Ich habe in letzter Zeit viel Zeit damit verbracht, die Bibel zu lesen und habe nebenher das Gelesene in einem umfangreichen Bibel-Wiki zusammengefasst. Der Grund dafür war, dass ich immer dachte, es wäre wichtig, eines der einflussreichsten Bücher der Menschheitsgeschichte einmal selbst gelesen zu haben und mir selbst ein Bild darüber zu machen, was die Bibel eigentlich tatsächlich aussagt und was von Bibelauslegern lediglich hineininterpretiert worden ist. Anhand dessen wollte ich für mich anschließend die Frage beantworten, inweit die Bibel als Vorbild für das religiöse und das gesellschaftliche Leben taugt.

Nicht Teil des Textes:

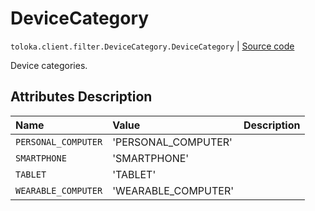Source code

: # DeviceCategory
`toloka.client.filter.DeviceCategory.DeviceCategory` | [Source code](https://github.com/Toloka/toloka-kit/blob/v1.2.0/src/client/filter.py#L516)

Device categories.

## Attributes Description

| Name | Value | Description |
| :------| :-----------| :----------| 
`PERSONAL_COMPUTER`|'PERSONAL_COMPUTER'|
`SMARTPHONE`|'SMARTPHONE'|
`TABLET`|'TABLET'|
`WEARABLE_COMPUTER`|'WEARABLE_COMPUTER'|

Das diese Frage schwierig sein würde, hatte ich im Vorfeld geahnt, nun nach meinem ausführlichen Bibelstudium habe ich es auch erfahren. Das erste Probleme an der Bibel, wenn man sie als allgemeine Grundlage nehmen will ist natürlich zunächst die unklare Quellenlage. Die Bibel handelt zwar von Gott, jedoch liest sie sich wie ein Werk von Menschenhand und ist zudem von zahlreichen Autoren. Inwieweit diese tatsächlich dazu berufen sind eine grundlegende Wahrheit zu verkünden, ist bereits Glaubenssache.

Dazu kommt dass die Bibel so umfangreich ist, dass man viele Belegstellen für eine Sichtweise finden kann und gleichzeitig auch für die gegenteilige. Insbesondere die Unterscheide zwischen dem Alten Testament und dem Neuen Testament fallen dabei auf. Das Problem scheint mir dabei, dass so bei der Auslegung jederzeit Randnotizen zu allgemeinen Glaubensgrundsätzen überhöht werden können und auch werden. Gleichzeitig werden offensichtliche Glaubensgrundsätze wie etwa die Zehn Gebote in der Auslegung und in der Bibel selbst häufig relativiert. Dadurch scheint die Bibelauslegung für mich von einer Beliebigkeit, die gefährlich wird, wenn man sie zu allgemein geltenenden Geboten erkürt. Selbst wenn die Bibel einen Zugang zu Gott liefert, sollte man stets bedenken, dass sie von Menschen geschrieben wurde und von Menschen ausgelegt wird. Insofern taugt die Bibel zwar vielleicht als Grundlage für eine Glaubensbildung oder zur Anregung von eigenen Denken und Handeln. Für allgemeingültige weltliche Gesetze in einer säkulären Weltsicht ist die Bibel dagegen kaum geeignet und das Heranziehen einzelner Bibelstellen oder auch von christlichen Werten im gesellschaftlichen und politischen Umgang wird weder der Gesellschaft noch der Bibel gerecht.